BLANQUETTE ET COUSCOUS

En conclusion d'une intervention plus ou moins limpide, un homme en complet-veston s'interroge : "On est le quatrième pays en terme de nombre de bicyclettes par habitant. Est-ce que ça veut dire quelque chose ? Est-ce que ça parle de notre goût pour la liberté ?" Personne ne se hasardera à lui répondre. Mais l'animateur des débats profite de cette intervention pour y aller de sa petite anecdote. "A l'étranger, quelqu'un m'a dit un jour que les deux plats typiquement français étaient la blanquette et le couscous." La salle s'esclaffe. "C'est la choucroute !", s'insurge une femme née au Nigeria.

 

Un imam, responsable associatif et aumonier musulman à la prison de Fleury-Mérogis, rebondit sur la perception qu'ont les étrangers de l'identité nationale française. "Pour les étrangers, c'est une question simple. Mais se la poser à nous-mêmes, c'est la question qui tue", explique-t-il. Il évoque alors son propre rapport complexe à la France, le parcourt de son père, "qui a passé sa vie ici et à qui on n'a jamais proposé d'être naturalisé"… et fond en larmes.

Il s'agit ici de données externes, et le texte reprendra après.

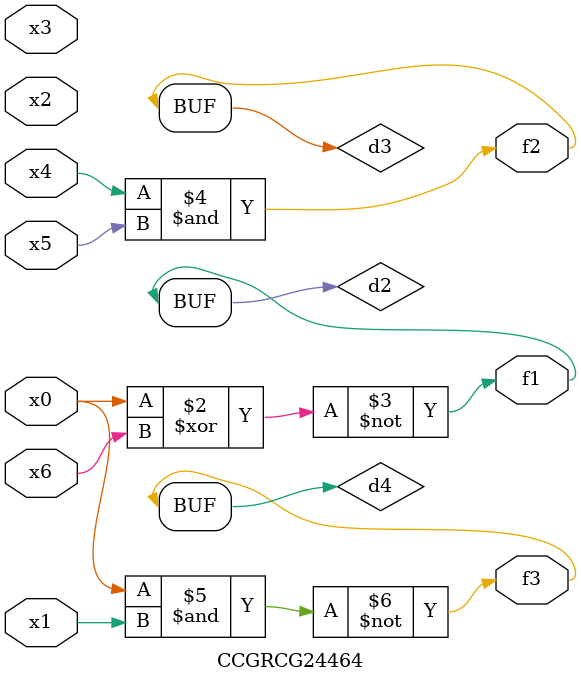
<source format=v>
module CCGRCG24464(
	input x0, x1, x2, x3, x4, x5, x6,
	output f1, f2, f3
);

	wire d1, d2, d3, d4;

	nor (d1, x0);
	xnor (d2, x0, x6);
	and (d3, x4, x5);
	nand (d4, x0, x1);
	assign f1 = d2;
	assign f2 = d3;
	assign f3 = d4;
endmodule

</source>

Il se reprend : "Ceux qui se pensent d'ailleurs, du 'bled', sont ceux qui ont raté leur intégration." "Voilà, c'est ça, c'est vrai !", s'enthousiasme la femme d'origine nigériane.

 

C'est ce moment que choisit la moitié de la salle, celle occupée par les lycéens, pour lever le camp dans un fracas certain. Ils poursuivront le débat en classe, avec leur professeur.